Чтение онлайн

ЖАНРЫ

Дело об «Иррегулярных силах с Бейкер-стрит»
Шрифт:

— Рад, что застал тебя. Остальные ублюдки не знают меня… скажем, так близко, а? Могут не оценить моё дружеское приветствие.

— Вы хотели бы сообщить что-то конкретное? — с холодной вежливостью спросил Фернесс.

— Нет. Ничего особенного. Просто скажу вам, девочки, что увидимся вечером. Ваше маленькое воссоединение было бы неполным без меня, не так ли? Ты ведь знаешь, что просто умираешь от желания увидеть меня, душенька, а?

— Мистер Уорр, предупреждаю вас, что если увижу вас снова, то…

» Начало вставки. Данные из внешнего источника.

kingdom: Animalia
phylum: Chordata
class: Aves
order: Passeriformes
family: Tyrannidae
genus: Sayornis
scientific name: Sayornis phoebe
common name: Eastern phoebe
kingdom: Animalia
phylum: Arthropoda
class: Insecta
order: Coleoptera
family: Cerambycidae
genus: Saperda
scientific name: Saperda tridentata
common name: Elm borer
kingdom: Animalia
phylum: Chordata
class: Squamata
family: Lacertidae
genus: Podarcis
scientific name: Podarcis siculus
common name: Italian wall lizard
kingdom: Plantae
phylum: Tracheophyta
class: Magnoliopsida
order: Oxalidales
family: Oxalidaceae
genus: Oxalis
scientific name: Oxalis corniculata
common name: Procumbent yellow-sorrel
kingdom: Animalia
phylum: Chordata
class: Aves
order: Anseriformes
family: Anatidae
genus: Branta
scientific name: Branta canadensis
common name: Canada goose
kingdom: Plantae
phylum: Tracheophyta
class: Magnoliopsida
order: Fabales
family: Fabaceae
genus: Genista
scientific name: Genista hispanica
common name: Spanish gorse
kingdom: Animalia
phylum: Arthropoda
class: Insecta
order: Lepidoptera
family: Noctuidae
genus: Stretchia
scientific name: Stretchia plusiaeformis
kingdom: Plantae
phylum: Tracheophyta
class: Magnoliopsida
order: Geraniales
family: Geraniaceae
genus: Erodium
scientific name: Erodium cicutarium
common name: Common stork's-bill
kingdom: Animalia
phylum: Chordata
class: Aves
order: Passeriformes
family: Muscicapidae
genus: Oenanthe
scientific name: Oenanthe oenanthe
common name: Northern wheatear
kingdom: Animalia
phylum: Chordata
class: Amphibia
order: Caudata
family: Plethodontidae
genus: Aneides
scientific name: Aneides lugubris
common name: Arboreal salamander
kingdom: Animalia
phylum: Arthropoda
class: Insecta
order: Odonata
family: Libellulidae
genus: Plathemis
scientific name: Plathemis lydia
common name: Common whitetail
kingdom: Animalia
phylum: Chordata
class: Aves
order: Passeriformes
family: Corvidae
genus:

— Я скажу тебе, что ты сделаешь, гиацинт, — вмешался Уорр. И он принялся описывать в самых фантастических и непечатных выражениях свои представления о том, что может сделать с ним Дрю Фернесс, — представления, допускавшие немыслимую физическую

гибкость.

Дрю Фернесс швырнул трубку, прерывая этот поток непристойностей, жестом человека, заталкивающего обратно за джинном пробку. Когда вернулась Морин, его лицо было белым.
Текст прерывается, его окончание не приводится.